Records of where elements appear
################

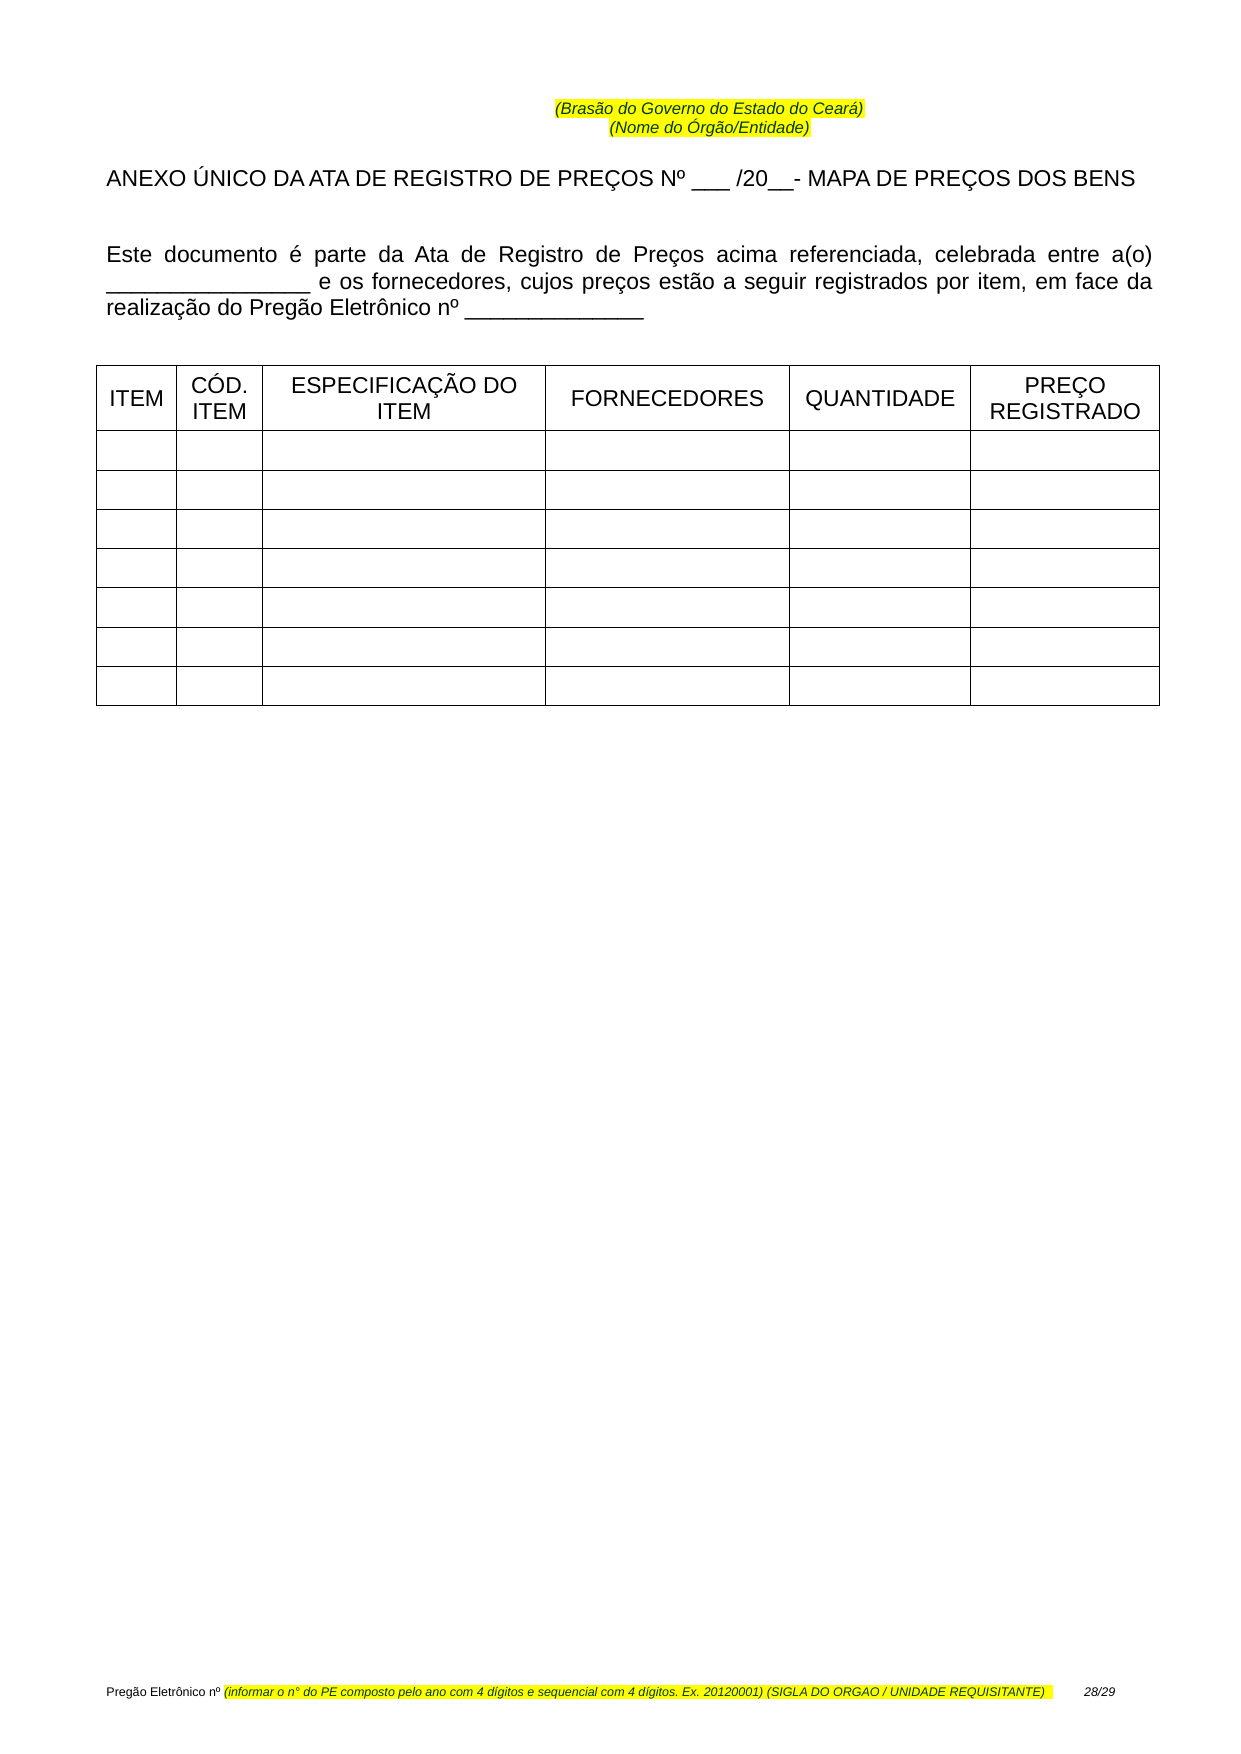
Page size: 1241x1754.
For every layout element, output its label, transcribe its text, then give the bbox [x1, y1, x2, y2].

table_header ITEM [97, 366, 176, 430]
table_cell [177, 628, 262, 666]
table_cell [177, 667, 262, 705]
table_cell [546, 628, 789, 666]
table_cell [790, 628, 970, 666]
table_cell [790, 510, 970, 548]
table_header FORNECEDORES [546, 366, 789, 430]
table_cell [790, 549, 970, 587]
table_cell [790, 667, 970, 705]
table_cell [546, 588, 789, 627]
table_cell [263, 510, 545, 548]
table_cell [263, 471, 545, 509]
table_cell [97, 667, 176, 705]
table_cell [97, 588, 176, 627]
table_cell [263, 667, 545, 705]
table_cell [97, 628, 176, 666]
table_cell [97, 510, 176, 548]
table_cell [177, 510, 262, 548]
table_cell [97, 549, 176, 587]
table_cell [971, 549, 1159, 587]
table_cell [971, 628, 1159, 666]
table_cell [97, 471, 176, 509]
table_cell [177, 431, 262, 469]
table_cell [546, 471, 789, 509]
table_cell [97, 431, 176, 469]
table_cell [263, 588, 545, 627]
table_cell [177, 549, 262, 587]
table_cell [263, 628, 545, 666]
table_cell [263, 431, 545, 469]
table_cell [546, 667, 789, 705]
table_cell [546, 549, 789, 587]
table_cell [546, 510, 789, 548]
table_cell [790, 471, 970, 509]
table_header CÓD. ITEM [177, 366, 262, 430]
table_header PREÇO REGISTRADO [971, 366, 1159, 430]
text Este documento é parte da Ata de Registro de Preços acima referenciada, celebrada entre a(o) ________________ e os fornecedores, cujos preços estão a seguir registrados por item, em face da realização do Pregão Eletrônico nº ______________ [106, 241, 1153, 320]
table_header QUANTIDADE [790, 366, 970, 430]
text ANEXO ÚNICO DA ATA DE REGISTRO DE PREÇOS Nº ___ /20__- MAPA DE PREÇOS DOS BENS [106, 165, 1153, 191]
table_cell [177, 471, 262, 509]
table_header ESPECIFICAÇÃO DO ITEM [263, 366, 545, 430]
table_cell [546, 431, 789, 469]
table_cell [971, 510, 1159, 548]
table_cell [971, 588, 1159, 627]
table_cell [971, 471, 1159, 509]
table_cell [177, 588, 262, 627]
table_cell [790, 588, 970, 627]
table_cell [971, 667, 1159, 705]
table_cell [790, 431, 970, 469]
table_cell [263, 549, 545, 587]
table_cell [971, 431, 1159, 469]
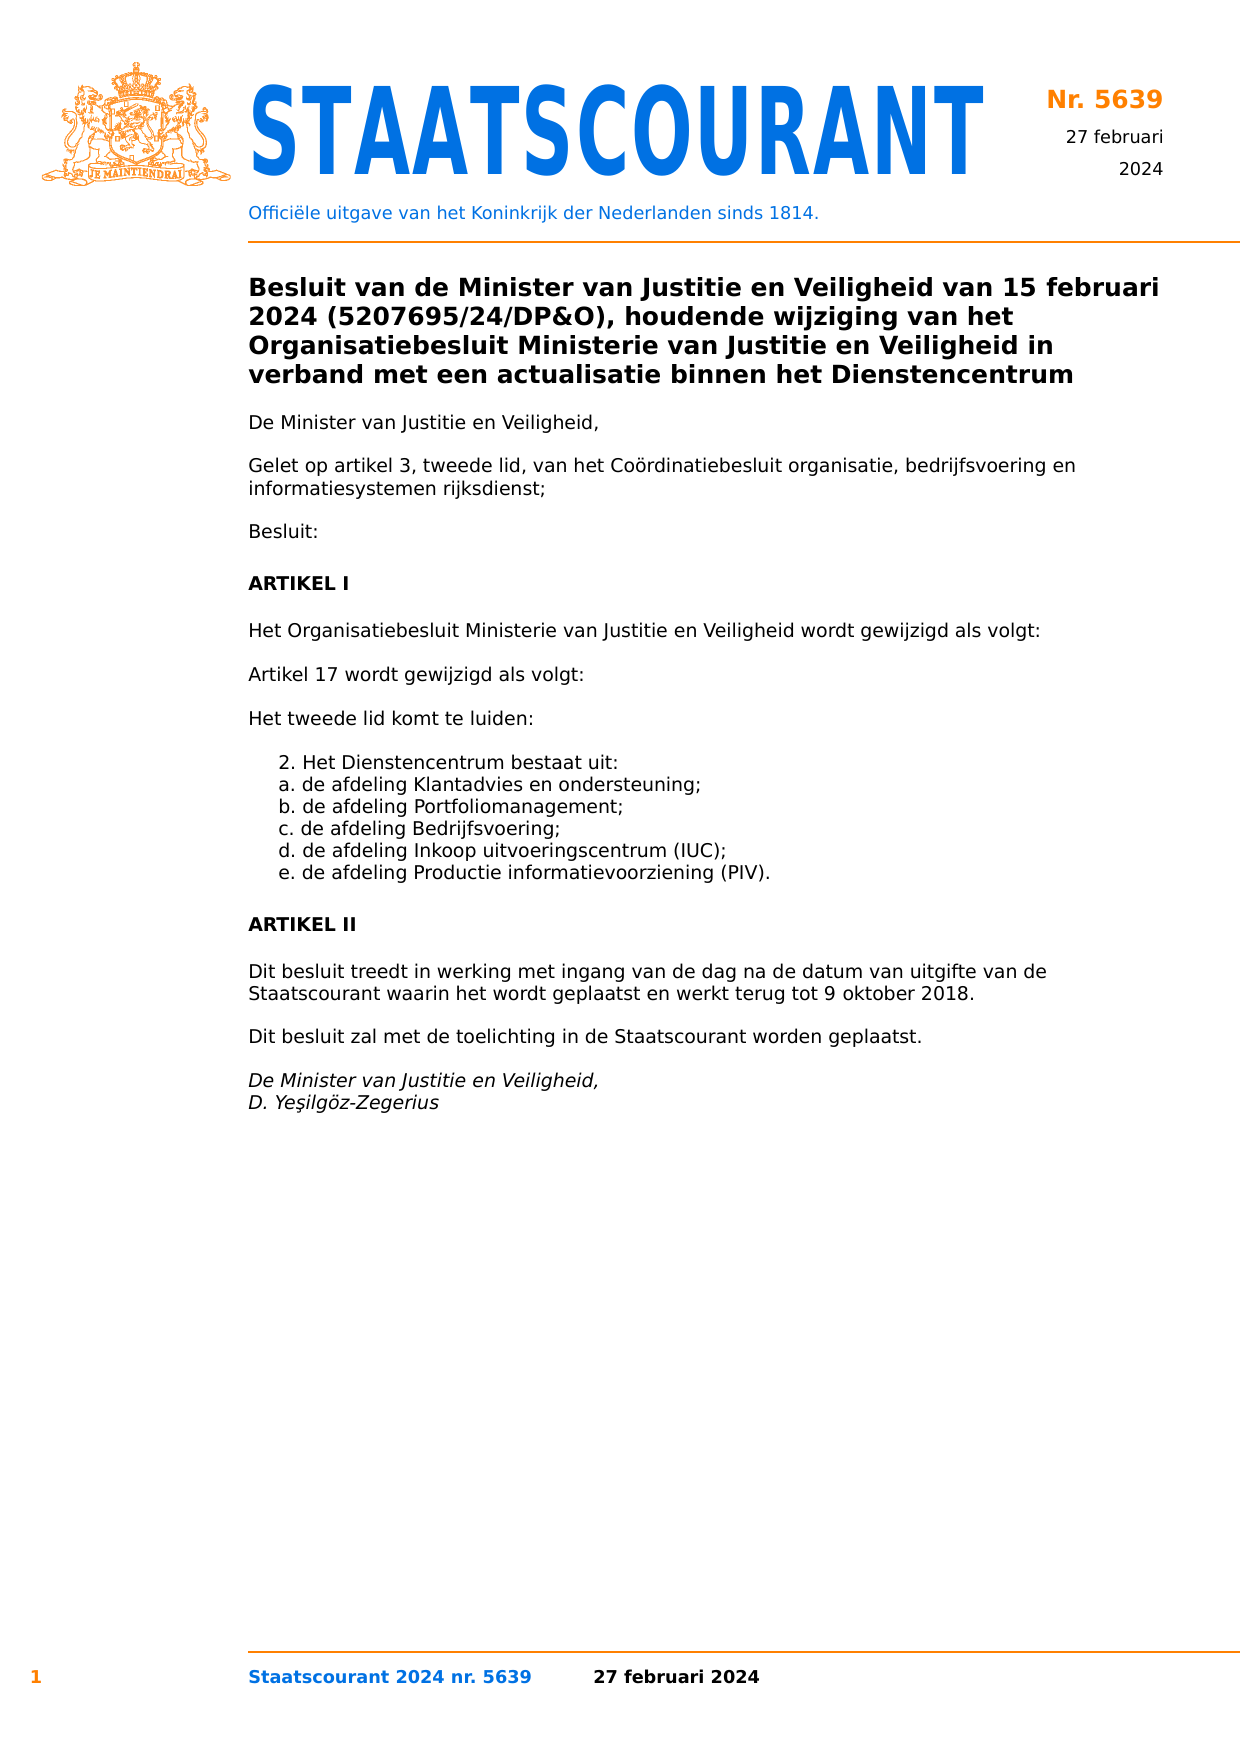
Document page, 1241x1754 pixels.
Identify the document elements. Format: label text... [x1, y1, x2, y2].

text d. de afdeling Inkoop uitvoeringscentrum (IUC); [278, 840, 1163, 862]
text 2. Het Dienstencentrum bestaat uit: [278, 752, 1163, 774]
subtitle ARTIKEL I [248, 573, 1163, 595]
text Het tweede lid komt te luiden: [248, 708, 1163, 730]
text c. de afdeling Bedrijfsvoering; [278, 818, 1163, 840]
text Artikel 17 wordt gewijzigd als volgt: [248, 664, 1163, 686]
text e. de afdeling Productie informatievoorziening (PIV). [278, 862, 1163, 884]
text b. de afdeling Portfoliomanagement; [278, 796, 1163, 818]
text a. de afdeling Klantadvies en ondersteuning; [278, 774, 1163, 796]
table_header Nr. 5639 [998, 62, 1240, 121]
table_cell 2024 [998, 153, 1240, 203]
subtitle Besluit van de Minister van Justitie en Veiligheid van 15 februari 2024 (5207695/24/DP&O), houdende wijziging van het Organisatiebesluit Ministerie van Justitie en Veiligheid in verband met een actualisatie binnen het Dienstencentrum [248, 273, 1163, 390]
text Dit besluit treedt in werking met ingang van de dag na de datum van uitgifte van de Staatscourant waarin het wordt geplaatst en werkt terug tot 9 oktober 2018. [248, 961, 1163, 1004]
text Gelet op artikel 3, tweede lid, van het Coördinatiebesluit organisatie, bedrijfsvoering en informatiesystemen rijksdienst; [248, 455, 1163, 499]
text De Minister van Justitie en Veiligheid, [248, 412, 1163, 433]
text Dit besluit zal met de toelichting in de Staatscourant worden geplaatst. [248, 1026, 1163, 1048]
subtitle ARTIKEL II [248, 914, 1163, 936]
table_cell 27 februari [998, 121, 1240, 153]
text Besluit: [248, 521, 1163, 543]
text Het Organisatiebesluit Ministerie van Justitie en Veiligheid wordt gewijzigd als volgt: [248, 620, 1163, 642]
table_header STAATSCOURANT [248, 62, 998, 203]
table_header [25, 62, 248, 241]
table_cell Officiële uitgave van het Koninkrijk der Nederlanden sinds 1814. [248, 203, 1240, 241]
picture [41, 62, 231, 186]
text De Minister van Justitie en Veiligheid, D. Yeşilgöz-Zegerius [248, 1070, 1163, 1114]
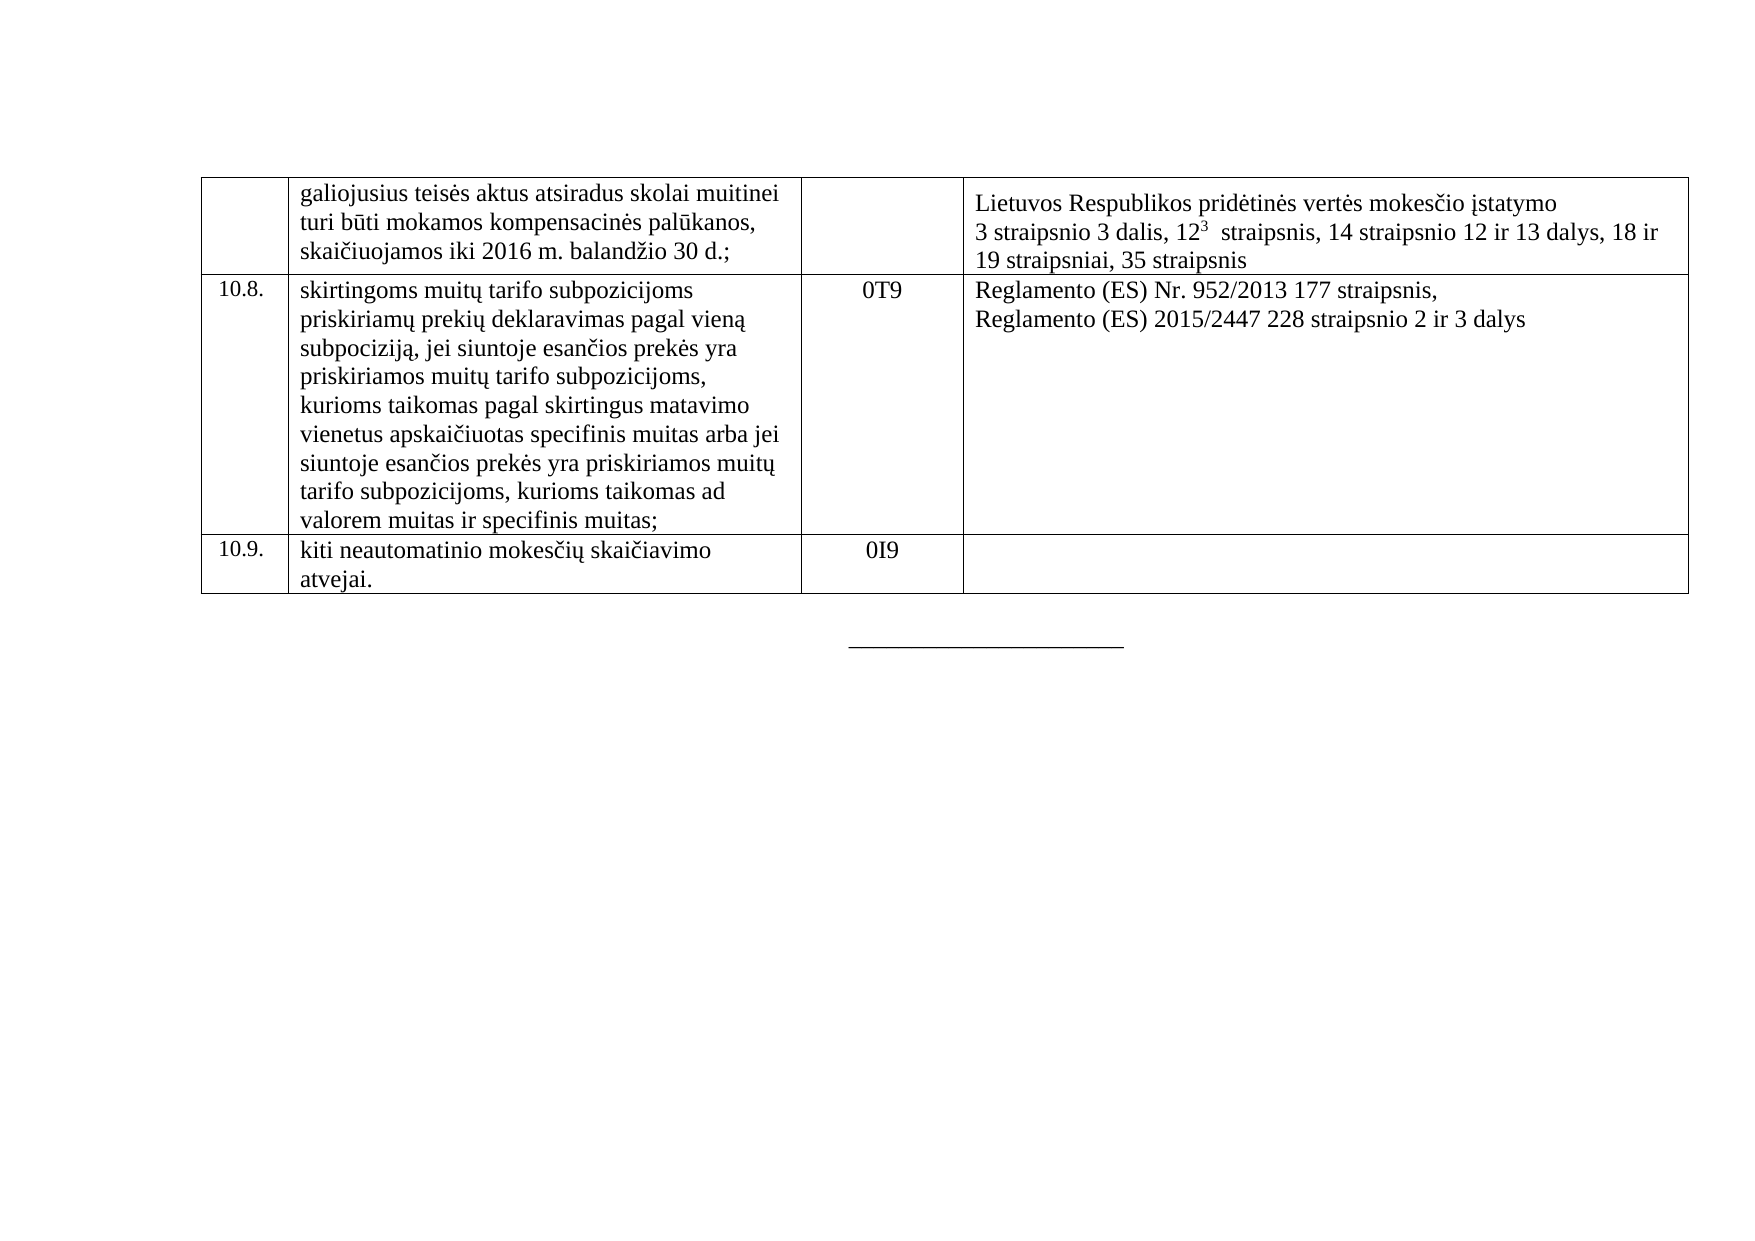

################

**Stated problem:** Please extract everything from the start of the entries down to the line containing "For every layout", both ends included, and reproduce those lines word for word. Leave the pictures out of your answer.

**Answer to the task:**
Page size: 1241x1754.
For every layout element, output its label, transcribe its text, then give the bbox [x1, y1, x2, y2].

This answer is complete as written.